▶ EXERCISE PROMPT: Tell how many lines in the data below include the word "format". The answer is the number only.

Hardware project source files:
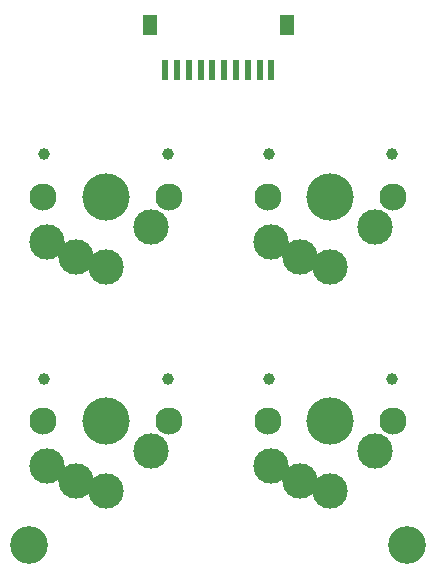
<source format=gts>
G04 #@! TF.GenerationSoftware,KiCad,Pcbnew,7.0.8*
G04 #@! TF.CreationDate,2023-12-05T05:14:50-08:00*
G04 #@! TF.ProjectId,Seismos_4-Thumb,53656973-6d6f-4735-9f34-2d5468756d62,rev?*
G04 #@! TF.SameCoordinates,Original*
G04 #@! TF.FileFunction,Soldermask,Top*
G04 #@! TF.FilePolarity,Negative*
%FSLAX46Y46*%
G04 Gerber Fmt 4.6, Leading zero omitted, Abs format (unit mm)*
G04 Created by KiCad (PCBNEW 7.0.8) date 2023-12-05 05:14:50*
%MOMM*%
%LPD*%
G01*
G04 APERTURE LIST*
%ADD10C,3.200000*%
%ADD11R,0.600000X1.700000*%
%ADD12R,1.200000X1.800000*%
%ADD13C,2.300000*%
%ADD14C,1.000000*%
%ADD15C,3.000000*%
%ADD16C,4.000000*%
G04 APERTURE END LIST*
D10*
X40500000Y-70500000D03*
D11*
X61000000Y-30286000D03*
X60000000Y-30286000D03*
X59000000Y-30285000D03*
X58000000Y-30285000D03*
X57000000Y-30285000D03*
X56000000Y-30285000D03*
X55000000Y-30285000D03*
X54000000Y-30285000D03*
X53000000Y-30285000D03*
X52000000Y-30285000D03*
D12*
X62300000Y-26410000D03*
X50700000Y-26410000D03*
D10*
X72500000Y-70500000D03*
D13*
X52300000Y-60000000D03*
D14*
X52220000Y-56384200D03*
D15*
X50810000Y-62540000D03*
X47000000Y-65900000D03*
D16*
X47000000Y-60000000D03*
D15*
X44460000Y-65080000D03*
X42000000Y-63800000D03*
D14*
X41780000Y-56384200D03*
D13*
X41700000Y-60000000D03*
X52300000Y-41000000D03*
D14*
X52220000Y-37384200D03*
D15*
X50810000Y-43540000D03*
X47000000Y-46900000D03*
D16*
X47000000Y-41000000D03*
D15*
X44460000Y-46080000D03*
X42000000Y-44800000D03*
D14*
X41780000Y-37384200D03*
D13*
X41700000Y-41000000D03*
X71300000Y-60000000D03*
D14*
X71220000Y-56384200D03*
D15*
X69810000Y-62540000D03*
X66000000Y-65900000D03*
D16*
X66000000Y-60000000D03*
D15*
X63460000Y-65080000D03*
X61000000Y-63800000D03*
D14*
X60780000Y-56384200D03*
D13*
X60700000Y-60000000D03*
X71300000Y-41000000D03*
D14*
X71220000Y-37384200D03*
D15*
X69810000Y-43540000D03*
X66000000Y-46900000D03*
D16*
X66000000Y-41000000D03*
D15*
X63460000Y-46080000D03*
X61000000Y-44800000D03*
D14*
X60780000Y-37384200D03*
D13*
X60700000Y-41000000D03*
M02*

</source>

▶ REPLY: 2